Continuing their commitment to ethical gold mining, Chopard has released the Chopard L.U.C XPS Twist QF watch. Crafted from 18k white gold, which has been certified “Fairmined,” this 40mm timepiece draws your attention toward the sub-seconds dial at 7 o’clock, thanks to the “twisted” movement. The official Fairmined website offers the following definition, “Fairmined is an assurance label that certifies gold from empowered responsible artisanal and small-scale mining organizations who meet world leading standards for responsible practices.” We’ve reviewed the previous iteration of this model, but the new addition sees slightly different dial printing, a new dial finish, and white as opposed to rose gold for the case.
Model: Chopard L.U.C XPS Twist QF
Water Resistance: 30m
Case Material: 18k Fairmined white gold
Crystal/Lens: Sapphire crystal
Movement: Mechanical self-winding L.U.C 96.26-L
Frequency: 28,800vph (4 Hz)
Power Reserve: 65 hours
Strap/Bracelet: Blue alligator leather
Price & Availability: Limited to 250 pieces, priced at $20,400
Beneath the brand name on the dial, where the word “chronometer” would normally be located, the mark Qualitie Fleurier is printed. This certification is regarded as one of the most rigorous in our industry. The model has already been put through the COSC test and has additionally been tested by the Fleuritest simulator. This device is designed to simulate actual wear, and the test runs for 24 hours.
In addition to the strict performance criteria a watch must also meet to bear the “Qualitie Fleurier” label, so too must aesthetic demands be met. The Chopard L.U.C XPS Twist QF watch has achieved this standard in order to earn the Fleurier Quality Foundation certification.
Caliber 96.26-L is listed as the movement within the Chopard L.U.C XPS Twist QF watch, but having scrutinized the above press pack shot, I’ve noticed that the watch pictured is driven by the 96.12-L. The bridge layout of the two movements is identical (see below for reference), with the most obvious difference being the rotor weight design. Additionally, the gilded engraving on the below 96.26-L appears to be much deeper and features a serif font. Perhaps the above image is a pre-release render the PR team let slip through the net. Either way, the functionality of both movements is identical. The biggest talking point is its orientation. Within the case, it has been turned 30 degrees from its normal position. The crown now sits at 4 o’clock, and the seconds sub-dial has shifted to 7 o’clock.
Crucially, there is no practical difference to the caliber from its standardly oriented counterpart. It still measures an impressive 3.3mm-thick. This enables the case, itself, to be very thin. The watch is wound automatically by way of an engraved 22-karat gold micro-rotor. And the excellent power reserve of 65 hours is derived from twin barrels stacked atop one another. As a result, the wearability of this slim, highly accurate, automatic timepiece is through the roof.

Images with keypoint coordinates
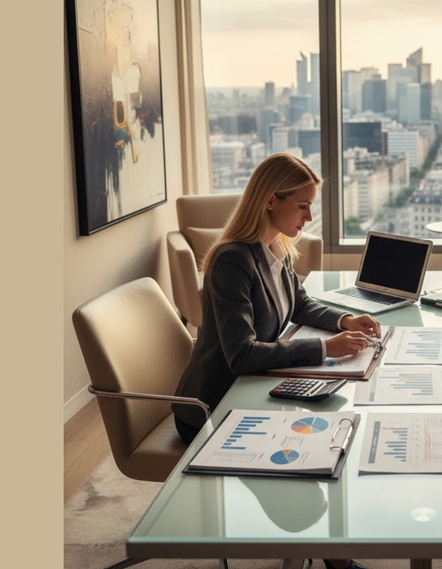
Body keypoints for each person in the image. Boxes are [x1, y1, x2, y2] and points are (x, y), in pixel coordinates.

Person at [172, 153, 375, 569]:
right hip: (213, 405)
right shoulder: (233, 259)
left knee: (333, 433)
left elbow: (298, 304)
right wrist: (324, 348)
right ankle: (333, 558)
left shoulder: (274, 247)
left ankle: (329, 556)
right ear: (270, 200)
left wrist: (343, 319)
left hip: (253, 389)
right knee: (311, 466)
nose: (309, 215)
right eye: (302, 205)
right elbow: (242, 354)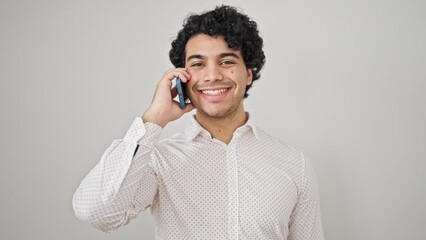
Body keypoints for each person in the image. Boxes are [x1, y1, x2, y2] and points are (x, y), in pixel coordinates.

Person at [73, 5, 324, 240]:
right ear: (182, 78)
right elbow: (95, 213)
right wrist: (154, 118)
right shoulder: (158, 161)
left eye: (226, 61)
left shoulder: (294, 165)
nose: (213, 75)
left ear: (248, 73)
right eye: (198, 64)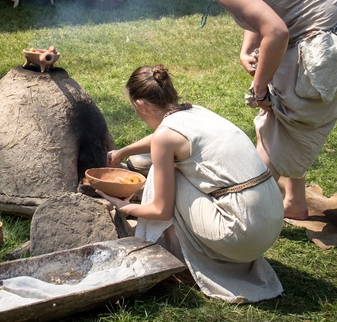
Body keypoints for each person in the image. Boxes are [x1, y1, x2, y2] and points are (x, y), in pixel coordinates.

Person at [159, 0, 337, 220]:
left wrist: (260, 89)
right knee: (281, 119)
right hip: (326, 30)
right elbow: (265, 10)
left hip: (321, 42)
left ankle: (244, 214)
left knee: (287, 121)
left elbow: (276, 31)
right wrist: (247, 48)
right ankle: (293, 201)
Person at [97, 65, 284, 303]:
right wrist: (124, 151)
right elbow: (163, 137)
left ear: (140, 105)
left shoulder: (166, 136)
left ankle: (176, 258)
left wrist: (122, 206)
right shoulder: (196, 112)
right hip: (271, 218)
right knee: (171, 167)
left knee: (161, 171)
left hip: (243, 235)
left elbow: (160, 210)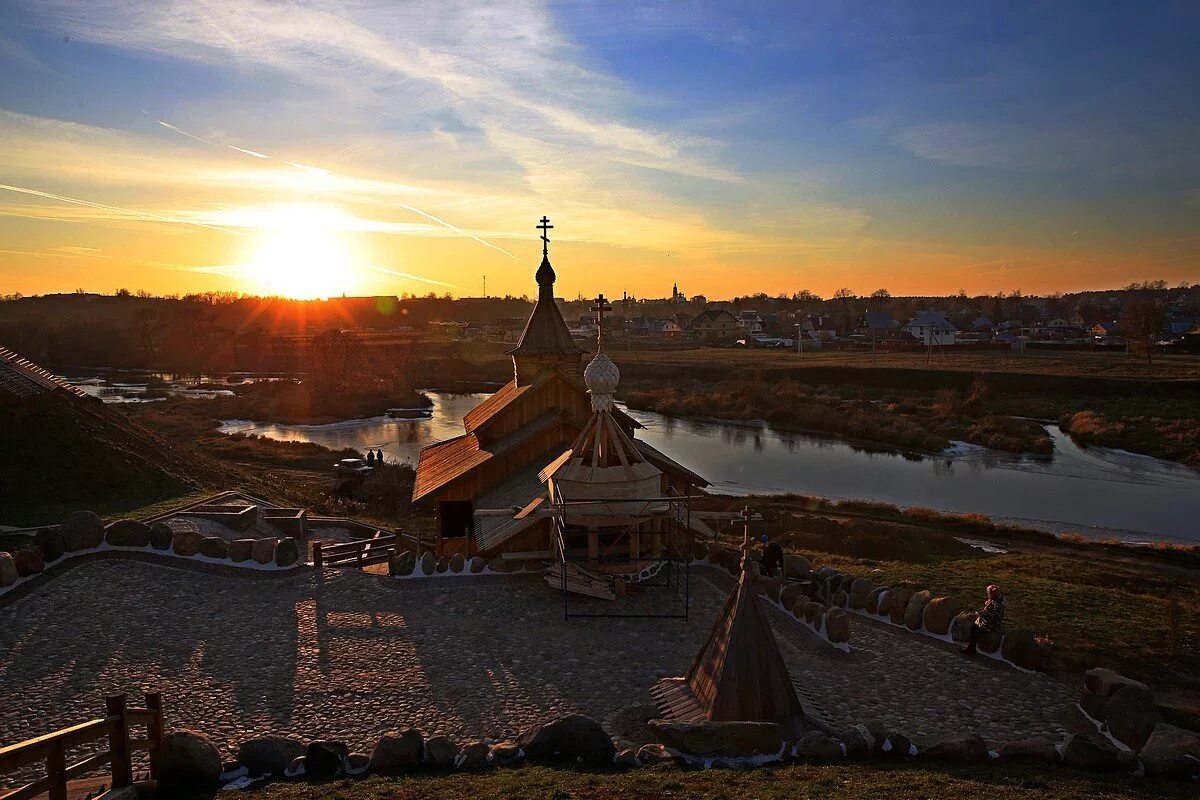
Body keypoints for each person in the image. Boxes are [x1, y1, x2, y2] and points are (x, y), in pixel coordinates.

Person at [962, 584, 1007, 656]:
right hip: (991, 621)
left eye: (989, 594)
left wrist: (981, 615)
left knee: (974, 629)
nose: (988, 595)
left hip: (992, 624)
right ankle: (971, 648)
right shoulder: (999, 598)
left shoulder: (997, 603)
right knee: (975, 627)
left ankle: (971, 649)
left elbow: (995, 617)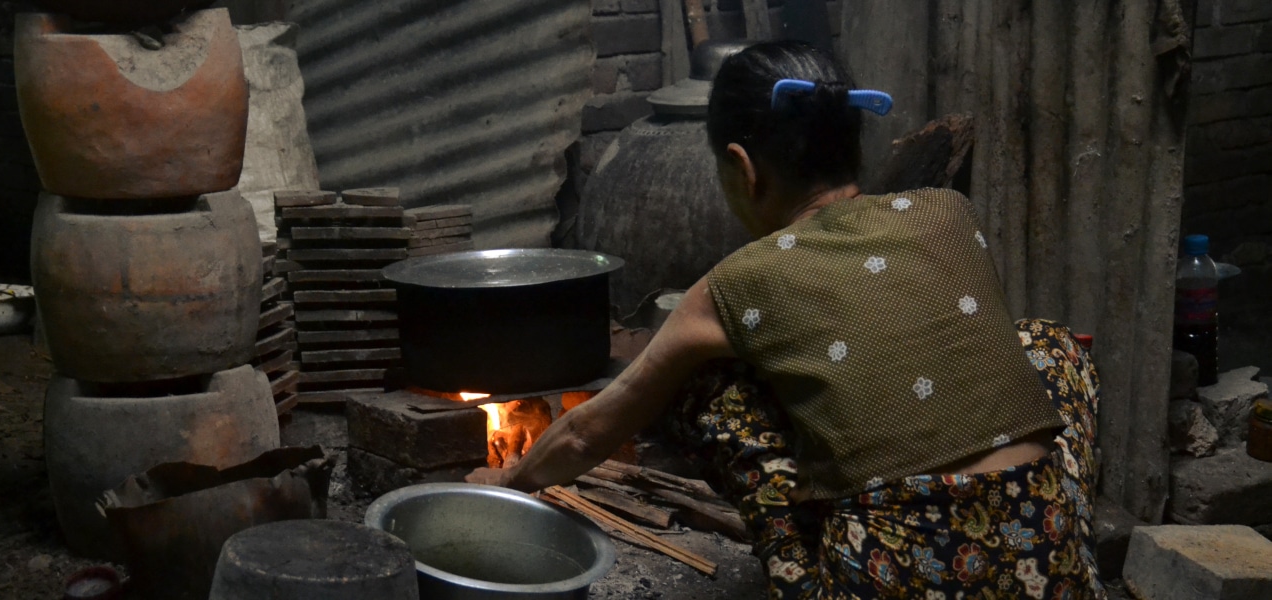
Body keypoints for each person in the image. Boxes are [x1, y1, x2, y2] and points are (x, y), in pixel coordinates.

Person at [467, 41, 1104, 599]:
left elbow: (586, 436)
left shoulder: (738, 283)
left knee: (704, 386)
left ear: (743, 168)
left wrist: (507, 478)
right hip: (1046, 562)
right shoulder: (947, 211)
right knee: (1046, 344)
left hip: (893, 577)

## WORK TASK:
Decide whether each statement agrees with the watch review, answering yes or no and quoting the words that settle it: (a) The case of the new model is made of rose gold. (b) The movement sits in the case turned 30 degrees from its normal position. (c) The test on the Fleuritest simulator runs for 48 hours. The data has no connection to the watch review.

## YOUR SOLUTION:
(a) No: "white as opposed to rose gold for the case."
(b) Yes: "Within the case, it has been turned 30 degrees from its normal position."
(c) No: "the test runs for 24 hours."